Dissecting Genetic Yield-Related Traits for Soybean Breeding

By Barb Baylor Anderson

Increases in soybean yield through breeding during the past few decades have been slower than farmers expected, primarily because of an overall low level of genetic diversity in soybeans and a narrow genetic base of ancestral soybean lines used in soybean breeding programs.

Jianxin Ma, Purdue University agronomy professor, is hoping to change that trajectory. He is in his third year of serving as principal investigator for a research project to dissect genetic yield-related traits for soybean breeding that is funded by the Indiana Soybean Alliance.

“Wild soybean has more abundant genetic diversity and contains useful yield genes that have not yet been used in a commercial soybean breeding program,” says Ma. “But it is difficult to use these genes in breeding unless the favorable traits and undesirable wild traits are first identified.”

Ma and his team previously developed two large recombinant inbred lines to identify the genes or genomic regions associated with domestication traits and yield components. To date, they have found lines with favorable yield component traits that include pod numbers per node, node numbers per plant and seed sizes as well as more favorable plant architecture traits associated with branching angles and leave shapes. Promising lines have been further crossed with elite varieties to produce new populations for more effective gene discovery and trait introgression.

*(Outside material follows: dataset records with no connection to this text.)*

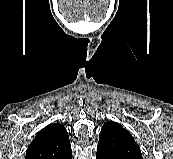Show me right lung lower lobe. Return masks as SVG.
<instances>
[{
  "instance_id": "obj_1",
  "label": "right lung lower lobe",
  "mask_w": 173,
  "mask_h": 159,
  "mask_svg": "<svg viewBox=\"0 0 173 159\" xmlns=\"http://www.w3.org/2000/svg\"><path fill=\"white\" fill-rule=\"evenodd\" d=\"M59 159H71V150L63 156H61Z\"/></svg>"
}]
</instances>
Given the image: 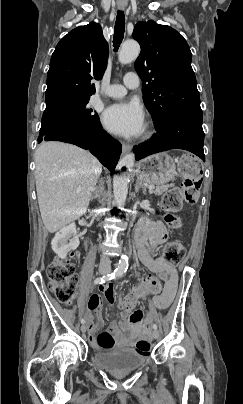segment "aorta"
<instances>
[{"instance_id":"aorta-1","label":"aorta","mask_w":243,"mask_h":404,"mask_svg":"<svg viewBox=\"0 0 243 404\" xmlns=\"http://www.w3.org/2000/svg\"><path fill=\"white\" fill-rule=\"evenodd\" d=\"M140 54V46L135 42V40H126L121 46L119 52L118 60L120 64H131L133 60H136ZM135 162L134 154H126L122 160L118 161L117 166H115L114 180H113V190H114V200L117 204L118 209H123L126 202L128 194V183L131 180V168H133ZM127 258H122L119 262L117 268L118 272L123 270L125 272L127 268Z\"/></svg>"}]
</instances>
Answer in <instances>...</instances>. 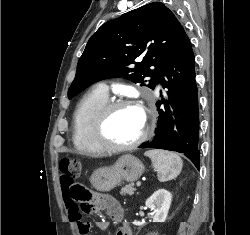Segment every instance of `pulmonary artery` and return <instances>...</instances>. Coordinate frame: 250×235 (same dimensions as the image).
Wrapping results in <instances>:
<instances>
[{"label":"pulmonary artery","instance_id":"1","mask_svg":"<svg viewBox=\"0 0 250 235\" xmlns=\"http://www.w3.org/2000/svg\"><path fill=\"white\" fill-rule=\"evenodd\" d=\"M98 87L103 92L108 93V87L105 84H100ZM159 88H161V85H159Z\"/></svg>","mask_w":250,"mask_h":235}]
</instances>
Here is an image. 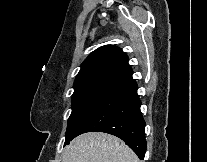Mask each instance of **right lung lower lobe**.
<instances>
[{"label":"right lung lower lobe","instance_id":"98d812e1","mask_svg":"<svg viewBox=\"0 0 207 162\" xmlns=\"http://www.w3.org/2000/svg\"><path fill=\"white\" fill-rule=\"evenodd\" d=\"M140 106L137 84L131 78L115 88L86 116L67 143L85 132H105L121 138L143 160L145 121Z\"/></svg>","mask_w":207,"mask_h":162}]
</instances>
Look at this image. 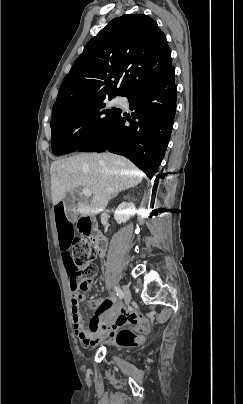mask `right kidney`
<instances>
[{
  "instance_id": "obj_1",
  "label": "right kidney",
  "mask_w": 243,
  "mask_h": 404,
  "mask_svg": "<svg viewBox=\"0 0 243 404\" xmlns=\"http://www.w3.org/2000/svg\"><path fill=\"white\" fill-rule=\"evenodd\" d=\"M127 208L128 204H120V206H118L114 214V218L117 224H122V222H127V220H130L132 214H127Z\"/></svg>"
}]
</instances>
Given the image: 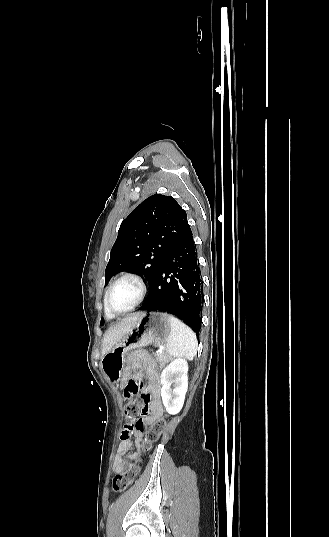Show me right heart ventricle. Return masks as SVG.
Masks as SVG:
<instances>
[{
  "label": "right heart ventricle",
  "mask_w": 329,
  "mask_h": 537,
  "mask_svg": "<svg viewBox=\"0 0 329 537\" xmlns=\"http://www.w3.org/2000/svg\"><path fill=\"white\" fill-rule=\"evenodd\" d=\"M104 311H105V313H106V315H107L108 317H113V316H114V315H112V314L107 310V308H106V305H105V297H104Z\"/></svg>",
  "instance_id": "1"
}]
</instances>
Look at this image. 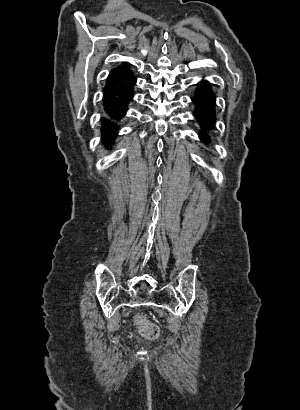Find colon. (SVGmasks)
I'll use <instances>...</instances> for the list:
<instances>
[{"mask_svg": "<svg viewBox=\"0 0 300 410\" xmlns=\"http://www.w3.org/2000/svg\"><path fill=\"white\" fill-rule=\"evenodd\" d=\"M136 322L145 338L155 340L159 337L160 330L155 324L149 323L142 317H138Z\"/></svg>", "mask_w": 300, "mask_h": 410, "instance_id": "1", "label": "colon"}]
</instances>
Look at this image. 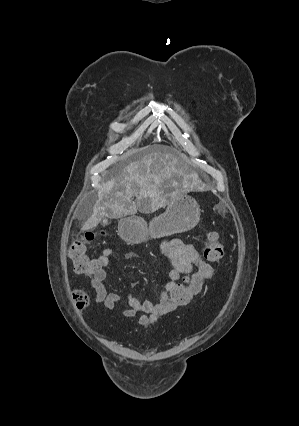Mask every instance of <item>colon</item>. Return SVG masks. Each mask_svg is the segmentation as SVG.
<instances>
[{
	"label": "colon",
	"mask_w": 299,
	"mask_h": 426,
	"mask_svg": "<svg viewBox=\"0 0 299 426\" xmlns=\"http://www.w3.org/2000/svg\"><path fill=\"white\" fill-rule=\"evenodd\" d=\"M96 237L97 234L88 232L74 239L69 246L68 257L73 263L74 270L79 274L94 276L100 270L98 261L87 254V246ZM204 255L209 261H219L223 257L224 248L216 231L207 232L204 239ZM72 296L78 309L87 307L89 296L86 291L76 289ZM191 300V280L187 277L183 282H178L165 296V303L169 308L182 307L189 304Z\"/></svg>",
	"instance_id": "1"
}]
</instances>
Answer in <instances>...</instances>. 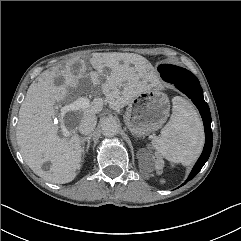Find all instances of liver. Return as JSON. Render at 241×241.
<instances>
[{"instance_id":"obj_1","label":"liver","mask_w":241,"mask_h":241,"mask_svg":"<svg viewBox=\"0 0 241 241\" xmlns=\"http://www.w3.org/2000/svg\"><path fill=\"white\" fill-rule=\"evenodd\" d=\"M90 64L96 71L87 72L84 62L76 72L69 62L62 74L68 79L65 85L56 86L57 69L44 71L27 91L19 110L16 128L17 144L25 163L39 176L57 184L71 182L80 169L82 156L81 138L74 126L66 138L58 136V126L54 123L55 103L70 95V87L77 88L79 80H89L94 86L101 85L109 107L118 110L144 91L151 89L153 75L151 64L140 55L131 53H93ZM110 70L104 74V69ZM104 77V81H102ZM102 109V101L94 99L85 109L68 111L64 123L77 126L85 113L97 114ZM51 161L50 172L41 166Z\"/></svg>"}]
</instances>
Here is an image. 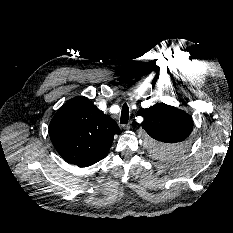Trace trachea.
Here are the masks:
<instances>
[{
    "mask_svg": "<svg viewBox=\"0 0 233 233\" xmlns=\"http://www.w3.org/2000/svg\"><path fill=\"white\" fill-rule=\"evenodd\" d=\"M128 120H129V107L127 106V104H124L121 110L120 123L127 124Z\"/></svg>",
    "mask_w": 233,
    "mask_h": 233,
    "instance_id": "3493384b",
    "label": "trachea"
}]
</instances>
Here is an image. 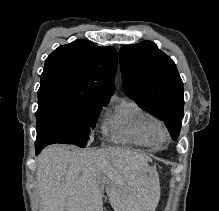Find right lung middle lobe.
I'll return each mask as SVG.
<instances>
[{
    "label": "right lung middle lobe",
    "mask_w": 219,
    "mask_h": 211,
    "mask_svg": "<svg viewBox=\"0 0 219 211\" xmlns=\"http://www.w3.org/2000/svg\"><path fill=\"white\" fill-rule=\"evenodd\" d=\"M106 104L58 93L38 95L37 139H58L61 143L87 146L90 132Z\"/></svg>",
    "instance_id": "right-lung-middle-lobe-1"
}]
</instances>
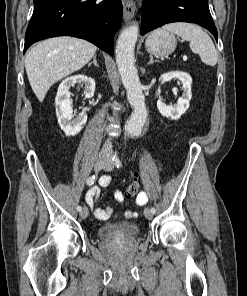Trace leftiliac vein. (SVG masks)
Returning a JSON list of instances; mask_svg holds the SVG:
<instances>
[{
	"label": "left iliac vein",
	"instance_id": "4c4485c4",
	"mask_svg": "<svg viewBox=\"0 0 247 296\" xmlns=\"http://www.w3.org/2000/svg\"><path fill=\"white\" fill-rule=\"evenodd\" d=\"M105 171H112L114 169V164L111 158H107L105 164L102 166ZM144 215L148 220L153 218V213L150 209L146 208L144 211Z\"/></svg>",
	"mask_w": 247,
	"mask_h": 296
}]
</instances>
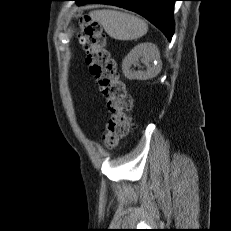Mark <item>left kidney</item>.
Listing matches in <instances>:
<instances>
[{
	"label": "left kidney",
	"instance_id": "left-kidney-1",
	"mask_svg": "<svg viewBox=\"0 0 231 231\" xmlns=\"http://www.w3.org/2000/svg\"><path fill=\"white\" fill-rule=\"evenodd\" d=\"M141 60L147 66L145 71H134L131 66ZM160 53L156 45L150 42L135 46L122 62V70L129 80H148L158 75L161 70Z\"/></svg>",
	"mask_w": 231,
	"mask_h": 231
}]
</instances>
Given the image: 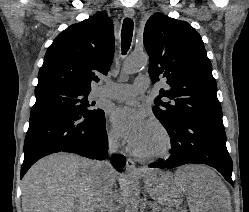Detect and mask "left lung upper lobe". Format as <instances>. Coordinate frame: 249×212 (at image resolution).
Segmentation results:
<instances>
[{
    "mask_svg": "<svg viewBox=\"0 0 249 212\" xmlns=\"http://www.w3.org/2000/svg\"><path fill=\"white\" fill-rule=\"evenodd\" d=\"M144 45L152 82L164 78L170 86L159 91L153 107L162 124L183 116L222 117L212 65L200 34L190 24L155 13L145 25Z\"/></svg>",
    "mask_w": 249,
    "mask_h": 212,
    "instance_id": "1",
    "label": "left lung upper lobe"
}]
</instances>
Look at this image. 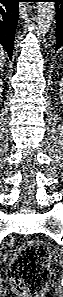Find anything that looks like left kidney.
Segmentation results:
<instances>
[{"instance_id":"left-kidney-1","label":"left kidney","mask_w":63,"mask_h":297,"mask_svg":"<svg viewBox=\"0 0 63 297\" xmlns=\"http://www.w3.org/2000/svg\"><path fill=\"white\" fill-rule=\"evenodd\" d=\"M59 86H60V89H59V92H60V99L62 100L63 99V80H61L59 82Z\"/></svg>"}]
</instances>
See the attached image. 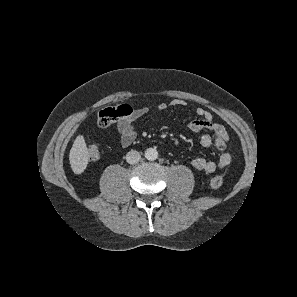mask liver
<instances>
[{"label":"liver","instance_id":"6515ba94","mask_svg":"<svg viewBox=\"0 0 297 297\" xmlns=\"http://www.w3.org/2000/svg\"><path fill=\"white\" fill-rule=\"evenodd\" d=\"M89 157L84 137L82 135L77 136L69 153L72 171L75 174H81L87 167Z\"/></svg>","mask_w":297,"mask_h":297}]
</instances>
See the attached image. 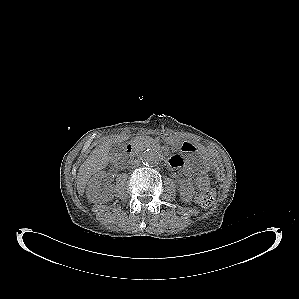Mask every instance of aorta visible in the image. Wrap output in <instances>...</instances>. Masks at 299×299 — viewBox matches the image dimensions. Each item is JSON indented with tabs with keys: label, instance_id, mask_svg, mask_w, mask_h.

“We hope to develop molecular markers for implementing marker-assisted selection for yield-related traits in breeding programs,” says Ma. “These activities are complementary to a project funded by the North Central Soybean Research Program (NCSRP) where we have pinpointed genomic regions associated with high yield and selected high-yielding experimental lines that can be used to further improve elite soybean varieties of benefit to farmers in the near future.”

Ma says findings from this project will provide both pre-breeding lines with enhanced yield component traits and the knowledge needed for effective selection of desirable yield component traits in soybean breeding. Researchers plan next to locate and validate candidate genes associated with yield components traits and design molecular markers for precise selection of those traits in breeding. Commercial variety availability remains a few years away.